** Requirement **
In the records, find every line with the word "corrected" and copy it out.

** Materials provided **
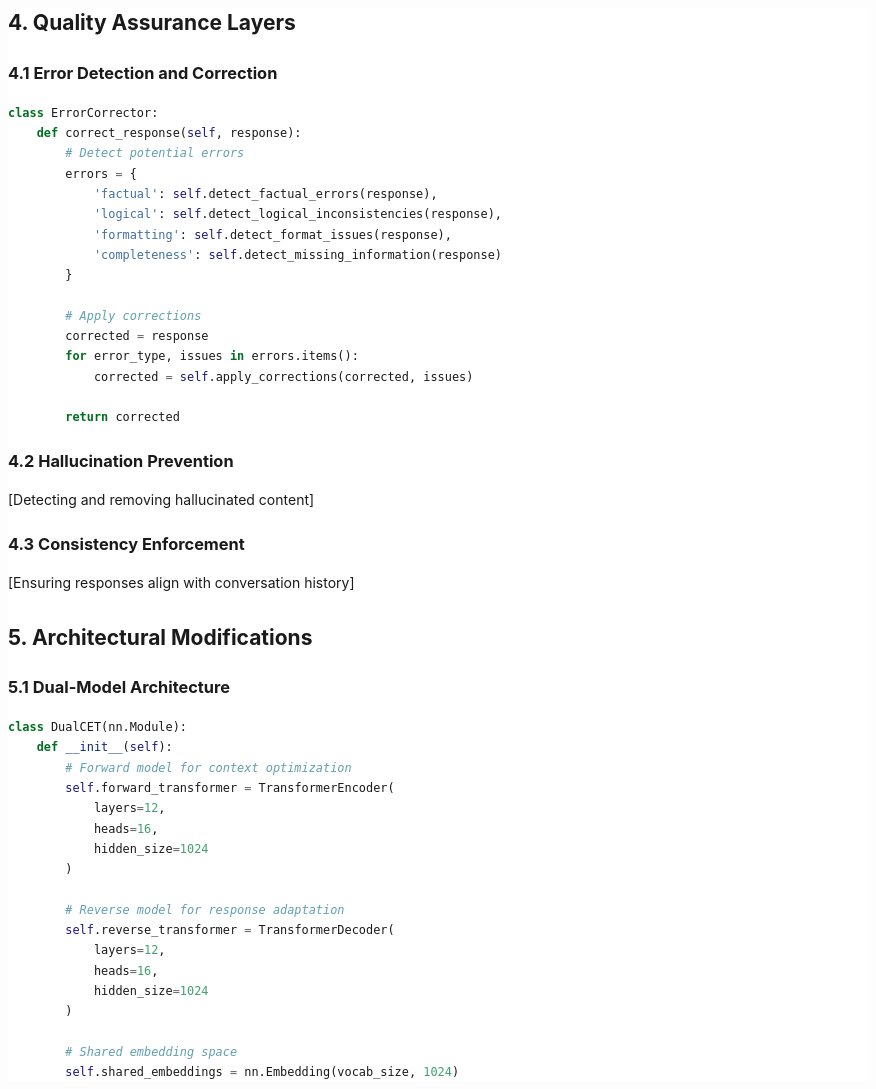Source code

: ## 4. Quality Assurance Layers

### 4.1 Error Detection and Correction
```python
class ErrorCorrector:
    def correct_response(self, response):
        # Detect potential errors
        errors = {
            'factual': self.detect_factual_errors(response),
            'logical': self.detect_logical_inconsistencies(response),
            'formatting': self.detect_format_issues(response),
            'completeness': self.detect_missing_information(response)
        }

        # Apply corrections
        corrected = response
        for error_type, issues in errors.items():
            corrected = self.apply_corrections(corrected, issues)

        return corrected
```

### 4.2 Hallucination Prevention
[Detecting and removing hallucinated content]

### 4.3 Consistency Enforcement
[Ensuring responses align with conversation history]

## 5. Architectural Modifications

### 5.1 Dual-Model Architecture
```python
class DualCET(nn.Module):
    def __init__(self):
        # Forward model for context optimization
        self.forward_transformer = TransformerEncoder(
            layers=12,
            heads=16,
            hidden_size=1024
        )

        # Reverse model for response adaptation
        self.reverse_transformer = TransformerDecoder(
            layers=12,
            heads=16,
            hidden_size=1024
        )

        # Shared embedding space
        self.shared_embeddings = nn.Embedding(vocab_size, 1024)
```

** Result **
        corrected = response
            corrected = self.apply_corrections(corrected, issues)
        return corrected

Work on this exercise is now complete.